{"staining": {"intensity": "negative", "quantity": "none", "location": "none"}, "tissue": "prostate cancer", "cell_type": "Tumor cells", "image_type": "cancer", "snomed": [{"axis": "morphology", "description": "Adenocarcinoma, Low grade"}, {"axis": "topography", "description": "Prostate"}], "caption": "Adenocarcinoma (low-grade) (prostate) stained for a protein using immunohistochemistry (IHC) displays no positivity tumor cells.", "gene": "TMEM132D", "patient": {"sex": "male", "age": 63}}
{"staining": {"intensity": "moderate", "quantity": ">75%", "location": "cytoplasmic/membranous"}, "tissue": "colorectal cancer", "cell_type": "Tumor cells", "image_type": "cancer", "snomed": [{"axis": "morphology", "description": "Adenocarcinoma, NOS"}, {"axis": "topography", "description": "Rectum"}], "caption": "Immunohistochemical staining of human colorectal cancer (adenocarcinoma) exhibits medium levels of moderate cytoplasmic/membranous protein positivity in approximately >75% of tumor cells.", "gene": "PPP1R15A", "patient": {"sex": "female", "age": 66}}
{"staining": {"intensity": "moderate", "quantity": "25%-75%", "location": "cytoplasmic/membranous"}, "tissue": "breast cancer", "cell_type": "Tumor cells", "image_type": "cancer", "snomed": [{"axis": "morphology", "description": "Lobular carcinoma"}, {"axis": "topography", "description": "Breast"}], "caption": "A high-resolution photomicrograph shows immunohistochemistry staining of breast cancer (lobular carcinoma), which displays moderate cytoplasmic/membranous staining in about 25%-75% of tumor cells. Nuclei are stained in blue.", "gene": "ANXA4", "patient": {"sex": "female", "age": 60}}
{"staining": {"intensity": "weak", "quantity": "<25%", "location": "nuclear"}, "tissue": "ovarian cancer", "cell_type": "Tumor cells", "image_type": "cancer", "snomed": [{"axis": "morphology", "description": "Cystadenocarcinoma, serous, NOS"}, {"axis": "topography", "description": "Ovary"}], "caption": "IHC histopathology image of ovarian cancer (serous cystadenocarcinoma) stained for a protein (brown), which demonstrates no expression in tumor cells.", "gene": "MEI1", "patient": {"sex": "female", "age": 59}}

==============================

*Aim of the task:* Each line of the data must be written out exactly as it appears.

*Task solution:*
{"staining": {"intensity": "negative", "quantity": "none", "location": "none"}, "tissue": "prostate cancer", "cell_type": "Tumor cells", "image_type": "cancer", "snomed": [{"axis": "morphology", "description": "Adenocarcinoma, Low grade"}, {"axis": "topography", "description": "Prostate"}], "caption": "Adenocarcinoma (low-grade) (prostate) stained for a protein using immunohistochemistry (IHC) displays no positivity tumor cells.", "gene": "TMEM132D", "patient": {"sex": "male", "age": 63}}
{"staining": {"intensity": "moderate", "quantity": ">75%", "location": "cytoplasmic/membranous"}, "tissue": "colorectal cancer", "cell_type": "Tumor cells", "image_type": "cancer", "snomed": [{"axis": "morphology", "description": "Adenocarcinoma, NOS"}, {"axis": "topography", "description": "Rectum"}], "caption": "Immunohistochemical staining of human colorectal cancer (adenocarcinoma) exhibits medium levels of moderate cytoplasmic/membranous protein positivity in approximately >75% of tumor cells.", "gene": "PPP1R15A", "patient": {"sex": "female", "age": 66}}
{"staining": {"intensity": "moderate", "quantity": "25%-75%", "location": "cytoplasmic/membranous"}, "tissue": "breast cancer", "cell_type": "Tumor cells", "image_type": "cancer", "snomed": [{"axis": "morphology", "description": "Lobular carcinoma"}, {"axis": "topography", "description": "Breast"}], "caption": "A high-resolution photomicrograph shows immunohistochemistry staining of breast cancer (lobular carcinoma), which displays moderate cytoplasmic/membranous staining in about 25%-75% of tumor cells. Nuclei are stained in blue.", "gene": "ANXA4", "patient": {"sex": "female", "age": 60}}
{"staining": {"intensity": "weak", "quantity": "<25%", "location": "nuclear"}, "tissue": "ovarian cancer", "cell_type": "Tumor cells", "image_type": "cancer", "snomed": [{"axis": "morphology", "description": "Cystadenocarcinoma, serous, NOS"}, {"axis": "topography", "description": "Ovary"}], "caption": "IHC histopathology image of ovarian cancer (serous cystadenocarcinoma) stained for a protein (brown), which demonstrates no expression in tumor cells.", "gene": "MEI1", "patient": {"sex": "female", "age": 59}}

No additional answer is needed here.